Word for word, restate the lines of the data below between those holding "neck: (165, 73)" and "right elbow: (524, 329)", inclusive; pictures do not belong in the copy.

● DATA FOR THIS EXERCISE:

__________________________________________________

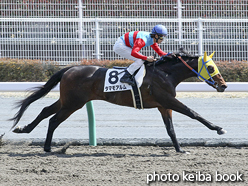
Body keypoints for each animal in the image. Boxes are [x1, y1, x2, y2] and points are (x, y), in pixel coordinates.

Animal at [12, 51, 229, 153]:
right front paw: (218, 128)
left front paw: (180, 149)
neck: (165, 73)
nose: (224, 86)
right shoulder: (168, 100)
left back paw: (25, 130)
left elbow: (171, 129)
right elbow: (193, 113)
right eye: (211, 68)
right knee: (53, 119)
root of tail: (70, 68)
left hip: (68, 101)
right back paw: (47, 147)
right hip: (73, 103)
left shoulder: (163, 105)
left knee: (45, 111)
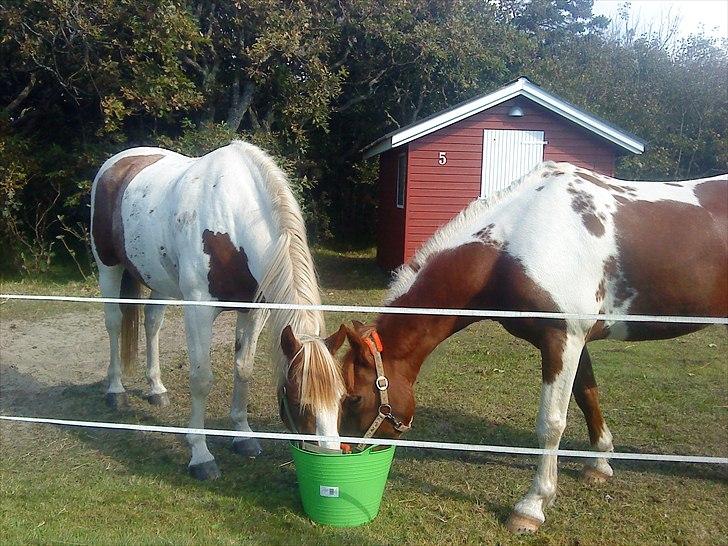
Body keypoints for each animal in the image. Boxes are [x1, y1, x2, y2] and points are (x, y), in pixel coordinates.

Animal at [91, 140, 346, 476]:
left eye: (341, 397)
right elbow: (201, 379)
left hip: (158, 280)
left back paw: (156, 389)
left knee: (152, 323)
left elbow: (244, 369)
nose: (331, 459)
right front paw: (201, 455)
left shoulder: (253, 309)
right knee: (113, 323)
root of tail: (116, 163)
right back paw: (115, 391)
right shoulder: (199, 309)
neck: (232, 221)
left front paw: (243, 437)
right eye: (299, 400)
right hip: (108, 266)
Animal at [336, 160, 728, 532]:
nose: (343, 452)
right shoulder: (573, 340)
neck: (517, 242)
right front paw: (600, 463)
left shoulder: (561, 337)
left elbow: (551, 423)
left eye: (354, 398)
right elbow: (588, 395)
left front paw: (532, 506)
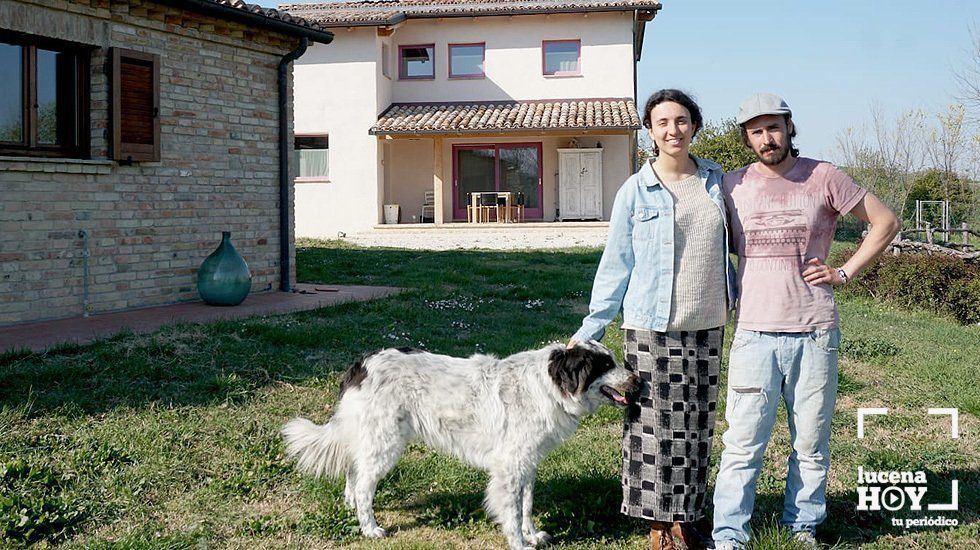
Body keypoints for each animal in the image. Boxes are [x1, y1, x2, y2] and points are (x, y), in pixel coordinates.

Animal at [280, 342, 640, 548]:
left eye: (614, 361)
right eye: (605, 365)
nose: (639, 381)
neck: (548, 386)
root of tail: (361, 364)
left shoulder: (527, 463)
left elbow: (525, 506)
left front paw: (533, 534)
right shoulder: (510, 467)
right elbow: (511, 512)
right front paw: (520, 544)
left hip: (373, 440)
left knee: (354, 473)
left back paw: (349, 508)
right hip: (386, 443)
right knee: (364, 487)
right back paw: (369, 528)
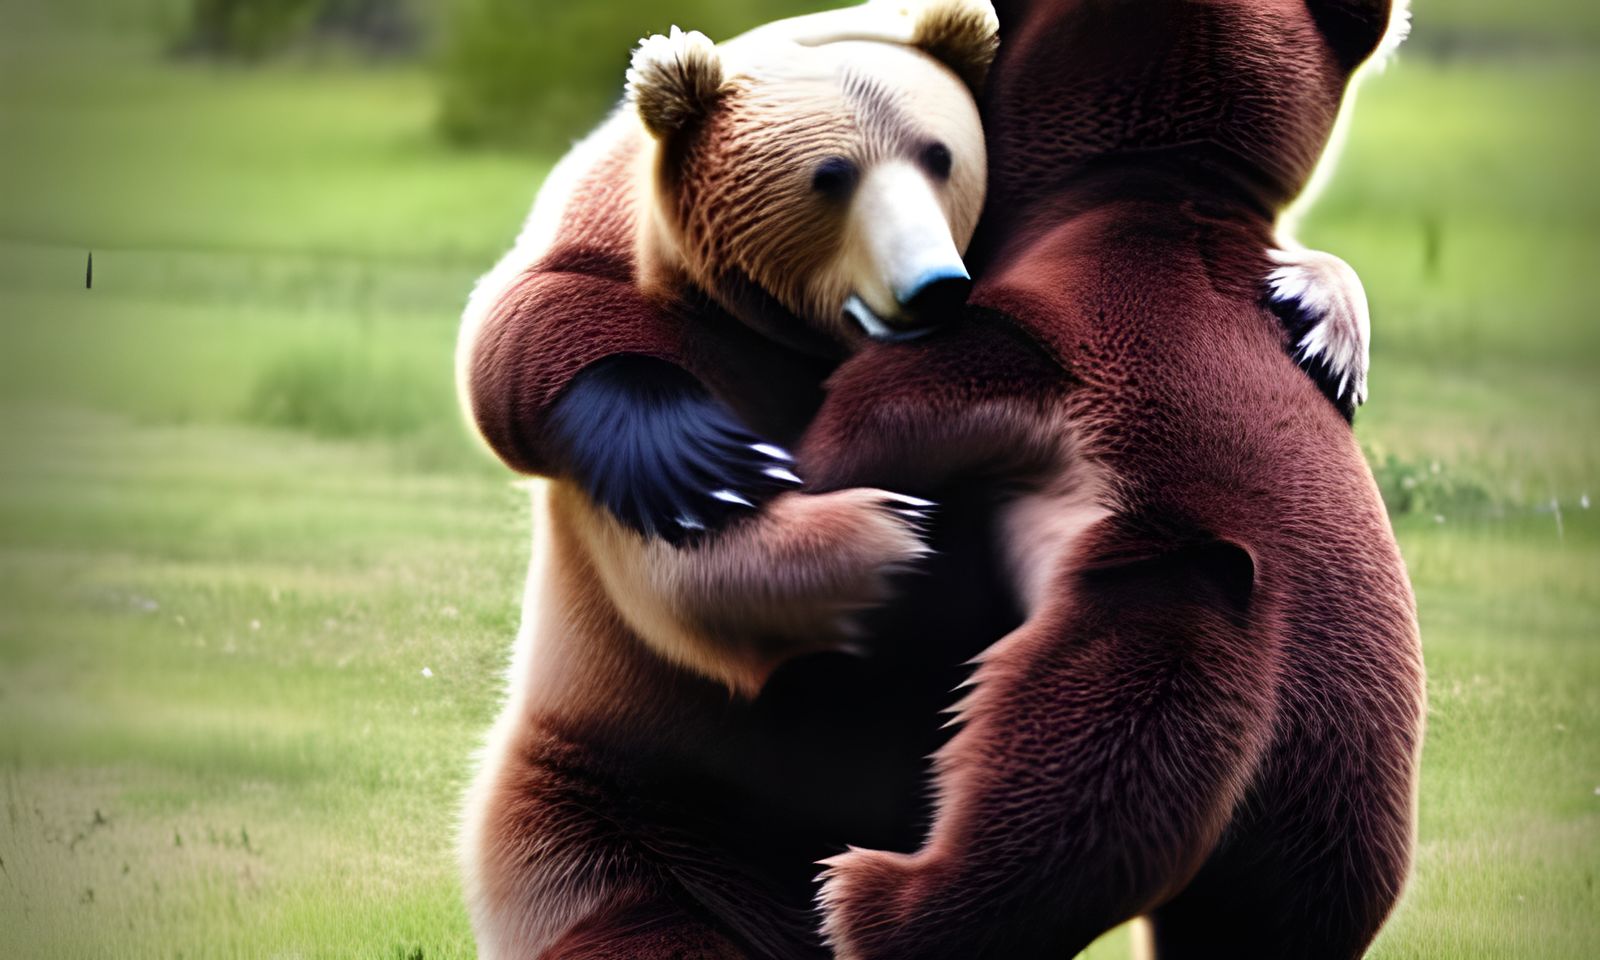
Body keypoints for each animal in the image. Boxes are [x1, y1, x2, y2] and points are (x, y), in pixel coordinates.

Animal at [454, 4, 1006, 957]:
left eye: (940, 155)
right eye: (830, 175)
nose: (932, 287)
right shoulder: (624, 256)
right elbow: (524, 329)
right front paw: (716, 469)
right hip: (615, 809)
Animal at [795, 1, 1426, 957]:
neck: (1150, 187)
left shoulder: (1046, 336)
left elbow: (884, 410)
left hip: (1166, 632)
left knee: (1061, 777)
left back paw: (868, 899)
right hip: (1340, 811)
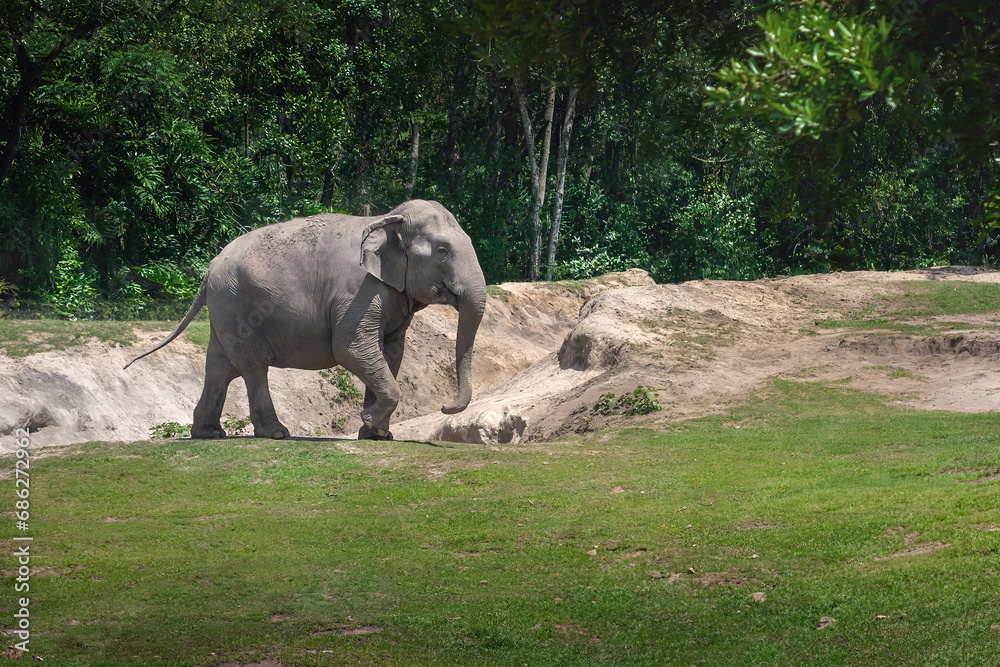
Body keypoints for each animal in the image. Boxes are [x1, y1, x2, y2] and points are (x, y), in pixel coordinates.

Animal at [125, 199, 487, 441]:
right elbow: (350, 347)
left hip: (223, 309)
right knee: (252, 367)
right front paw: (372, 424)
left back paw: (209, 434)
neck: (388, 218)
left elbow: (391, 352)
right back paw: (276, 434)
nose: (445, 406)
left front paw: (376, 434)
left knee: (219, 368)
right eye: (442, 250)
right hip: (234, 304)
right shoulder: (358, 291)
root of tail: (210, 268)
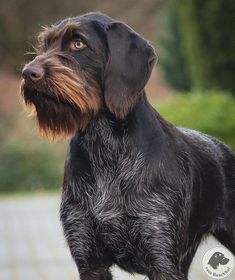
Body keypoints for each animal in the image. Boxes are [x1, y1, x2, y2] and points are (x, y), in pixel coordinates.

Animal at [20, 11, 235, 280]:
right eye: (45, 44)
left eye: (78, 43)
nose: (28, 73)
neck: (105, 146)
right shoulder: (88, 257)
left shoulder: (161, 254)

__________________________________________________

● ANSWER BELOW:
neck: (165, 73)
nose: (224, 86)
right shoulder: (168, 100)
left back paw: (25, 130)
left elbow: (171, 129)
right elbow: (193, 113)
right eye: (211, 68)
right knee: (53, 119)
root of tail: (70, 68)
left hip: (68, 101)
right back paw: (47, 147)
right hip: (73, 103)
left shoulder: (163, 105)
left knee: (45, 111)
Body keypoints for each animal in the image. Boxes are [x1, y1, x2, y2] and points are (x, y), in pixel coordinates.

Animal at [91, 140, 346, 476]:
left eye: (341, 397)
right elbow: (201, 379)
left hip: (158, 280)
left back paw: (156, 389)
left knee: (152, 323)
left elbow: (244, 369)
nose: (331, 459)
right front paw: (201, 455)
left shoulder: (253, 309)
right knee: (113, 323)
root of tail: (116, 163)
right back paw: (115, 391)
right shoulder: (199, 309)
neck: (232, 221)
left front paw: (243, 437)
right eye: (299, 400)
right hip: (108, 266)
Animal at [336, 160, 728, 532]:
nose: (343, 452)
right shoulder: (573, 340)
neck: (517, 242)
right front paw: (600, 463)
left shoulder: (561, 337)
left elbow: (551, 423)
left eye: (354, 398)
right elbow: (588, 395)
left front paw: (532, 506)
Body keypoints for each animal in the image. Boxes are [x1, y1, x2, y2] and points are (x, y), in pixel coordinates.

Animal at [280, 342, 640, 548]:
left eye: (614, 361)
right eye: (605, 365)
nose: (639, 381)
neck: (548, 386)
root of tail: (361, 364)
left shoulder: (527, 463)
left elbow: (525, 506)
left front paw: (533, 534)
right shoulder: (510, 467)
right elbow: (511, 512)
right front paw: (520, 544)
left hip: (373, 440)
left knee: (354, 473)
left back paw: (349, 508)
right hip: (386, 443)
right knee: (364, 487)
right back paw: (369, 528)
Body keypoints for each animal in the image. Boxes are [x1, y1, x2, y2] and points are (x, y), in pixel coordinates.

Animal at [454, 4, 1006, 957]:
left eye: (940, 155)
right eye: (830, 175)
nose: (932, 287)
right shoulder: (624, 256)
right elbow: (524, 329)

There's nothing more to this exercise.